Monday, October 5, 2009

Do Not Neglect the Gift that is in You

For my Modern Spanish Novels class, I am currently reading and writing summaries of five articles evaluating the life and writing of Carmen de Burgos, a Spanish writer who lived from 1867-1932. She is known for her feminism and her work for women's rights. As I read these articles, I read about various individuals' commitments to feminism and all the rights that women supposedly need to have. Yes, we need to have the same rights as men. But we all need to have our rights based on three ideas:
1) My rights end where yours begin; if doing what I want to do hurts you, then I can't do it.
2) All of our rights come from God. We were made for him and by him.
3) We live not for ourselves but for the Lord.

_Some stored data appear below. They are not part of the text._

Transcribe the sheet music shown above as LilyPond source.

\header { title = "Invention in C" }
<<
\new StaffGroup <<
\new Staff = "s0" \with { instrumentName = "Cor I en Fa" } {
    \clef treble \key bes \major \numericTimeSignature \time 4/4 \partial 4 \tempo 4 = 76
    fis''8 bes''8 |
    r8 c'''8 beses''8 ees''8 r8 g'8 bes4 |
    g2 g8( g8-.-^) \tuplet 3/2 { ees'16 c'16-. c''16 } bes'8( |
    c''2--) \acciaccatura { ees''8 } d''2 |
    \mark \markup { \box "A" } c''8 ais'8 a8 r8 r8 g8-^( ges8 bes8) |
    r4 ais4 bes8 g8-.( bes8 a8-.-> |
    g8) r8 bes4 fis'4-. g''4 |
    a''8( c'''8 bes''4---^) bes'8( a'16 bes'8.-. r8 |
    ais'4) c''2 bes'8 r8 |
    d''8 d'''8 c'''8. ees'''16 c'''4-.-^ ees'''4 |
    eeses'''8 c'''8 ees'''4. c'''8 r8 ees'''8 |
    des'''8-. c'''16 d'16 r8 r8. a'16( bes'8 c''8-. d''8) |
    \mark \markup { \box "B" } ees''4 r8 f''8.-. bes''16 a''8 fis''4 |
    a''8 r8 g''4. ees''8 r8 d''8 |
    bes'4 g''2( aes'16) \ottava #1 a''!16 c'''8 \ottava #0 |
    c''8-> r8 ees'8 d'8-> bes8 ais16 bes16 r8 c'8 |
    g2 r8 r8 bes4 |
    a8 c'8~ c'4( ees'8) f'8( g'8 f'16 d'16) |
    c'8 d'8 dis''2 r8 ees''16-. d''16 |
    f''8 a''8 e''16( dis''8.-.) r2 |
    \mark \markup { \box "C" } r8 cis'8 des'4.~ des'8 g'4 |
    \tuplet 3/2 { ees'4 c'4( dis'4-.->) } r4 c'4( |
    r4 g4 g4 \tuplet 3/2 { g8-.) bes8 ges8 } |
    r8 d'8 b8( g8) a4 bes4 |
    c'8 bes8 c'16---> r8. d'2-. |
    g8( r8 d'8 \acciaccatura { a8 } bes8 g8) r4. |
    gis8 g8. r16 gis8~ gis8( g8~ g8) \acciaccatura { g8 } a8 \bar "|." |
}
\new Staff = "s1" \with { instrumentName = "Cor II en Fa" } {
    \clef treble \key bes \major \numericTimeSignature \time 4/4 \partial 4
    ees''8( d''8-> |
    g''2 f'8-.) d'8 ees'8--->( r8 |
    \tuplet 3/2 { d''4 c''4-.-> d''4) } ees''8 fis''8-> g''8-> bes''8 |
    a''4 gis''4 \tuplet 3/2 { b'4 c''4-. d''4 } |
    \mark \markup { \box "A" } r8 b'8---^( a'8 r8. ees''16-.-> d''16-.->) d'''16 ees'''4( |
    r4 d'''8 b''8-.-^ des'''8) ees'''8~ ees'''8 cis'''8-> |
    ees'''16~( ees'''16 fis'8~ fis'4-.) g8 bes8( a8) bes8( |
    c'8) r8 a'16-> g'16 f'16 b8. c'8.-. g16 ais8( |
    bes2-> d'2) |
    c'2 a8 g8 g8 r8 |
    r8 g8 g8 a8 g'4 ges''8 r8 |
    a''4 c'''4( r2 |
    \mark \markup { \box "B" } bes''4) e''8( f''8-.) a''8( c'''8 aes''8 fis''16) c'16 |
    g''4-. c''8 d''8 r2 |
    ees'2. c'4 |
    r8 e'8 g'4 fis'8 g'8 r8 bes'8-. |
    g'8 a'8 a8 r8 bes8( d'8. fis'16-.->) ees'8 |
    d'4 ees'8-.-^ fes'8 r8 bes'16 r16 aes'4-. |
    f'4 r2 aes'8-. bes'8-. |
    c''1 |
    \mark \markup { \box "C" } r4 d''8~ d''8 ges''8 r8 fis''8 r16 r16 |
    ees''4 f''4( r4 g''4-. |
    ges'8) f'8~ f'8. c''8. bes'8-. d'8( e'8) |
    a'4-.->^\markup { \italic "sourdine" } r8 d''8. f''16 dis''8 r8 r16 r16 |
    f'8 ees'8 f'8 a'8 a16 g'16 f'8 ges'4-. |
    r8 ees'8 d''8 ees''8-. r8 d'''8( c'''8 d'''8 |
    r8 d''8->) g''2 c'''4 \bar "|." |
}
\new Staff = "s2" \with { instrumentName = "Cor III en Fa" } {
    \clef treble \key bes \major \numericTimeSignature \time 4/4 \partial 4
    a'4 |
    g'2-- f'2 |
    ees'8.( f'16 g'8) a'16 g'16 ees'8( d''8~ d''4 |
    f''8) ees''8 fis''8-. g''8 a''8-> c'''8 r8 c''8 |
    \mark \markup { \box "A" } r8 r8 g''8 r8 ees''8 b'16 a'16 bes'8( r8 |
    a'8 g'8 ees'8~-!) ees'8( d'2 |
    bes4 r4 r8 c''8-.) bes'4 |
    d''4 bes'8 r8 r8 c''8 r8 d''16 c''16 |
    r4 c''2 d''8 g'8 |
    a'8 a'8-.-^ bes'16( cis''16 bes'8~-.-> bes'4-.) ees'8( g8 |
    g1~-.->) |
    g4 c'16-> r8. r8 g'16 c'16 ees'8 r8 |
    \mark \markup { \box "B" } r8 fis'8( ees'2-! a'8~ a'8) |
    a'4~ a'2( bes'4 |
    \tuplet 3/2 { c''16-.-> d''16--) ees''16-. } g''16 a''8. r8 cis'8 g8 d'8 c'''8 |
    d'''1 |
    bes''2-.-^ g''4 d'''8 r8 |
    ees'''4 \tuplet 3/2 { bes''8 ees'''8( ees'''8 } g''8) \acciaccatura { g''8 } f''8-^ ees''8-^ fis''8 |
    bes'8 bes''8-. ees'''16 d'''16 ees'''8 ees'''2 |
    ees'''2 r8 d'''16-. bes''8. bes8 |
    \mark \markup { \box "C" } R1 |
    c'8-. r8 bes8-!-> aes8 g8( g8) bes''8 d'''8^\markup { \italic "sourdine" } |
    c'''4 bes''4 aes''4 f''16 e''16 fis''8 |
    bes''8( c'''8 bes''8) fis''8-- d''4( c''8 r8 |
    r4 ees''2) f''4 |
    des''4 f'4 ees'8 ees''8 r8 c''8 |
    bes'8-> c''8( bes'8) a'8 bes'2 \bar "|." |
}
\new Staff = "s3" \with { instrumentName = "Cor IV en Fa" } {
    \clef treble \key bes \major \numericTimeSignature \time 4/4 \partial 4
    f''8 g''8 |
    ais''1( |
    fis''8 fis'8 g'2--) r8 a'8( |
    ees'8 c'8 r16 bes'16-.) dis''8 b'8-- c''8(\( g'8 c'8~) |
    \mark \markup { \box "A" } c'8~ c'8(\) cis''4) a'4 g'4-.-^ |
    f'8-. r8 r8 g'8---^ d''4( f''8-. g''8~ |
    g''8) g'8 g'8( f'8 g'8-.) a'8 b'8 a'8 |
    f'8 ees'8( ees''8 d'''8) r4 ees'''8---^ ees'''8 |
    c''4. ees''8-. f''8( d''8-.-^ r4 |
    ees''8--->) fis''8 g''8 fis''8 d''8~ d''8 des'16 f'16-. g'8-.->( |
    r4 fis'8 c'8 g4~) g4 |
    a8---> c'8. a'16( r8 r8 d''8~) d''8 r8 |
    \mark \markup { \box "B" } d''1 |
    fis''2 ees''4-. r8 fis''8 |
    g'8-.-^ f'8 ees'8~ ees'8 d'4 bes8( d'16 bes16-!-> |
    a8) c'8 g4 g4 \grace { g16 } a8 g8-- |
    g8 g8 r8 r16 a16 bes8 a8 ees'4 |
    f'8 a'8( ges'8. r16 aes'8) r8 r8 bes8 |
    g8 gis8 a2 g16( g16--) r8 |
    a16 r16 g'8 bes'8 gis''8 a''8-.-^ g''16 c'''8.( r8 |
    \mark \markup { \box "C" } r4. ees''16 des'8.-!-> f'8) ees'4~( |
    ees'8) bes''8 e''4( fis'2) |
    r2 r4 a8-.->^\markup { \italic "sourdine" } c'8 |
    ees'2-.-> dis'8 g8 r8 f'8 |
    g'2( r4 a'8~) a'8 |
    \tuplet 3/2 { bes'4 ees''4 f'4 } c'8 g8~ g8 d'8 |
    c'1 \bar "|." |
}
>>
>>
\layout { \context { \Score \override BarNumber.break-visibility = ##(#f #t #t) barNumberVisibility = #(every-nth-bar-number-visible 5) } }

But on to feminism, I know that women needed rights in the early 20th century. I know that things were very different. But I think that now (in 2009) feminism has gone too far. I am criticized by people I know for my desire to "just" (as one friend put it) be a teacher or my desire to be a stay-at-home mom someday. As a 21st century, I should want more. I should do more. I can be more than "just" a teacher and a mother.
Feminism has liberated me from the proverbial kitchen; it just didn't realize that I wanted to be in the kitchen.
I see being a teacher and a wife and a mother as more than simple jobs or roles in the society. I see them as callings from God, vocations. And I see them as vastly important vocations that are absolutely necessary for the survival of our faith.
Motherhood...what higher calling is there for a woman? What woman has been more exalted by God than his own mother? In my humble opinion, Mary is our model, our rule. And as she said "Behold the handmaiden of the Lord! May it be done unto me according to your word." (Lk 1:38) and "Whatever He says to you, do it." (Jn. 2: 5)
That is our rule. As women, we are called to submit to the Lord's will. And for me, that means following in the footsteps of a woman who was called "blessed among women" (Lk 1:42).

And teaching? That one (to my way of thinking) is Scriptural. We are called to teach and to educate in the Word of God. But this verse has always struck me: "Let not many of you become teachers, knowing that we shall receive a stricter judgment." (James 3:1) I know it refers to spiritual teaching. But in today's world, I think that going out as a teacher means that I will be teaching my subject matter but also teaching with my way of life.
As Paul told Timothy, "Do not neglect the gift that is in you..." (I Tim.4:14).